Holbein’s early work shows that he followed van der Weyden and Memling. Then the van Eycks and the Cologne school influenced him for more than a decade. In this, his “dry” period of painting, his subjects were chiefly from the Passion, and, although they exhibit crude grouping and color, and a naive technique, they nevertheless evince a profound sentiment of sincerity and devotion. He was one of the first painters, if not the first, in Germany to avoid angles, lines, and sharp folds in his elaborate draperies. Augsburg was on the high road between Germany and Italy, and Holbein, drinking deeply of Italian culture substituted the softer Southern elements for the precise and archaic German methods. He was one of the first to paint a Renaissance type of background, and to use architectural decoration in his pictures; and in this he became a master. This emancipation of painting (1512-22), begun by the elder Holbein, was to be completed by his son Hans. Thus the elder Holbein was a pioneer and leader in the transformation of German art. The majority of the great critics incline to this opinion, while others aver that his poverty and debts were due to his long and notorious resistance to Italian influence. He was a spirited and robust, if sometimes vulgar, painter, a man of imagination and power, possessing a splendid capacity for depicting character. His merits have long been overshadowed by the fame of his son.

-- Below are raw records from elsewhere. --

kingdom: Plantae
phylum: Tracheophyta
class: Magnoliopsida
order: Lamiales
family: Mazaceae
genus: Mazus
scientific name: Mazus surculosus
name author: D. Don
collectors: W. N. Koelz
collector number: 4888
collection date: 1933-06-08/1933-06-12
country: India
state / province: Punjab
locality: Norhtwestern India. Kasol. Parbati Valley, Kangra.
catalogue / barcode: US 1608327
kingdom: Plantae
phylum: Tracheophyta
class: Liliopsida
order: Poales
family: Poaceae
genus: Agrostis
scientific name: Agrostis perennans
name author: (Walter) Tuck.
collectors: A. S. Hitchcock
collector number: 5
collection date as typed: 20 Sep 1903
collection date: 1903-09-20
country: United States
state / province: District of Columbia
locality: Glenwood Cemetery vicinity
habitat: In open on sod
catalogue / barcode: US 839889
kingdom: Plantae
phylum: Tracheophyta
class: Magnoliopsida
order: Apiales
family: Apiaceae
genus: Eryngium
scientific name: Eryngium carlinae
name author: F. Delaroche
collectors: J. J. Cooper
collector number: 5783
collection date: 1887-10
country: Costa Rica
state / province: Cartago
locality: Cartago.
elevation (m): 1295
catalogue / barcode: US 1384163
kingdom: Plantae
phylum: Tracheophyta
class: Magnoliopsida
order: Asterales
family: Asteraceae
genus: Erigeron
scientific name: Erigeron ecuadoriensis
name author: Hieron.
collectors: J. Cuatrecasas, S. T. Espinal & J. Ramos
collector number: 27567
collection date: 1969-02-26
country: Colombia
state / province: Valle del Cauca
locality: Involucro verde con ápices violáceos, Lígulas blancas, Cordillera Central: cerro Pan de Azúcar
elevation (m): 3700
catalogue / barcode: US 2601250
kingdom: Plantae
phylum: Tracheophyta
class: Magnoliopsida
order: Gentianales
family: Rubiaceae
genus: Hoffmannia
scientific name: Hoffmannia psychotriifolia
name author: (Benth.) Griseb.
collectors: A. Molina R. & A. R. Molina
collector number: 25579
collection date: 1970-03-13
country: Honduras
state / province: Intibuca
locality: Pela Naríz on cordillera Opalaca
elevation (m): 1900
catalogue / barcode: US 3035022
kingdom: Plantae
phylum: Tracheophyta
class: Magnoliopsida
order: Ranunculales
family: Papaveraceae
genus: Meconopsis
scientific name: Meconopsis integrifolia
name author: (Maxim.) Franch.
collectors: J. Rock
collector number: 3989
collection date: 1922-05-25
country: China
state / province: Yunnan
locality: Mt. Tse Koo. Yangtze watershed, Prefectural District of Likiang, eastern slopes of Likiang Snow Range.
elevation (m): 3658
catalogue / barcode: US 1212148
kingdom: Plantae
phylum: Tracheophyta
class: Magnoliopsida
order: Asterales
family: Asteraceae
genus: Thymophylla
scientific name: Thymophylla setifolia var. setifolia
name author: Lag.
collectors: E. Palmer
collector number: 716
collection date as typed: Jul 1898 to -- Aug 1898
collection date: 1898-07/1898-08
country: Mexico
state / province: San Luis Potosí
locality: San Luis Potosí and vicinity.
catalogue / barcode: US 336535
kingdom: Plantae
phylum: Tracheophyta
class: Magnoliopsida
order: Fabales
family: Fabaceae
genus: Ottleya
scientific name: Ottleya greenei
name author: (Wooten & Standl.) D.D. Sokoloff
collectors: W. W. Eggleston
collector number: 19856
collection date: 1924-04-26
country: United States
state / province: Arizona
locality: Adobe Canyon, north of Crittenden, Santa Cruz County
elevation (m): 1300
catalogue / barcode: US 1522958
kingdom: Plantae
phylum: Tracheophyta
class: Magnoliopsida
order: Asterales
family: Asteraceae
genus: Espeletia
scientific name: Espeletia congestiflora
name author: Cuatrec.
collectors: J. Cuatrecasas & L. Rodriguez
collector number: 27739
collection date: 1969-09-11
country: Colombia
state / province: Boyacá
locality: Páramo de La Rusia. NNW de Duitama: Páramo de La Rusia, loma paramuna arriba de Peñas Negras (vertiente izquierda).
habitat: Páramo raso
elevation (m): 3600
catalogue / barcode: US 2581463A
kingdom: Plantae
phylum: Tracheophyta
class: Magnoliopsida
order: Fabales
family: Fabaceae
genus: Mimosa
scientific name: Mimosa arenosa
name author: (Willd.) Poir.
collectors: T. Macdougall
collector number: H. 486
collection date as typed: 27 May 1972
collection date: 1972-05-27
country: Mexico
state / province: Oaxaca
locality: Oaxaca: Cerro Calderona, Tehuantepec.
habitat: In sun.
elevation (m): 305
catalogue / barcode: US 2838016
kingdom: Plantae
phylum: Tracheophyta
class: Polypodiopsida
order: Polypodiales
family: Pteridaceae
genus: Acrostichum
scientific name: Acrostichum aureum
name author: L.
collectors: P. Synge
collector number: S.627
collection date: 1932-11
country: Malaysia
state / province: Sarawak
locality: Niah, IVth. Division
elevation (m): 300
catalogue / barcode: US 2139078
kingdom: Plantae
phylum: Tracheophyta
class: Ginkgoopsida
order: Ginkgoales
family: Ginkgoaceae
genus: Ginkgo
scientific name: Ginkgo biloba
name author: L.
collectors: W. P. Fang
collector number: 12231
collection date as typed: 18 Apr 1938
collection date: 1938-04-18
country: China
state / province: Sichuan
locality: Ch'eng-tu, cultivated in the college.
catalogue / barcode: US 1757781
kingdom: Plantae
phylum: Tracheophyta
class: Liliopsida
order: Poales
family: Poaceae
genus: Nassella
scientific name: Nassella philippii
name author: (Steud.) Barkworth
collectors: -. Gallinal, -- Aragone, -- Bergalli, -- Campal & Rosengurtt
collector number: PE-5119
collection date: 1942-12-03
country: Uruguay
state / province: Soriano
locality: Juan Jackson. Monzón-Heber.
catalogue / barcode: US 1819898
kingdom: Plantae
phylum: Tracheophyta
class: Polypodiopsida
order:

The earliest important work of the elder Holbein is a “Madonna and Child” (1492) now in the Moritz Kapelle, Nuremberg. In 1493 he became well known by his altar-piece in Weingarten Abbey; but the most famous of his works is the altar of the basilica of St. Paul (now in the Augsburg Gallery), for it contains a portrait of himself and his two sons, Ambrose and Hans; and the father is pointing with pride to young Hans as if predicting the lad’s future greatness. At Frankfort, in 1501, Holbein painted a large and important altar-piece for the Dominicans and for some time after seems to have won pecuniary success. Forged documents and false inscriptions for a long time ascribed works to the son which modern authorities ascribe to the father. Today the elder Holbein enters into his own. The beautiful “Conception”, painted in 1512 (Augsburg Gallery), and the altar-piece of St. Sebastian (Munich), a triptych with the “Annunciation” and Sts. Elizabeth and Barbara occupying its wings, are two notable pictures recently proved to be by the elder, and not the younger, Holbein. The St. Sebastian altar-piece is generally regarded as his greatest work. His “Madonna Enthroned” is preserved in the Germanic Museum, at Nuremberg, while two portraits by him (probably a man and wife) are in the Hampton Court collection. The sketch books of this prolific artist, preserved at Berlin and Copenhagen, are filled with portraits, chiefly in silver-point, the noteworthy faces therein being the Emperor Maximilian, his fool, Kunz von der Rosen, the Fuggers, and other men conspicuous in commerce and at Court. He and his brother Sigmund painted together—how long, and on what pictures, cannot be discovered; but Hans always signed the work. He gave young Hans his first lessons, and endowed him with his virile force and immense capacity for characterization. About 1520 Holbein was in Alsace and sought refuge with the monks of Isenheim. After his death it is recorded that his son claimed his brushes, paints, and sketch books from the monastery.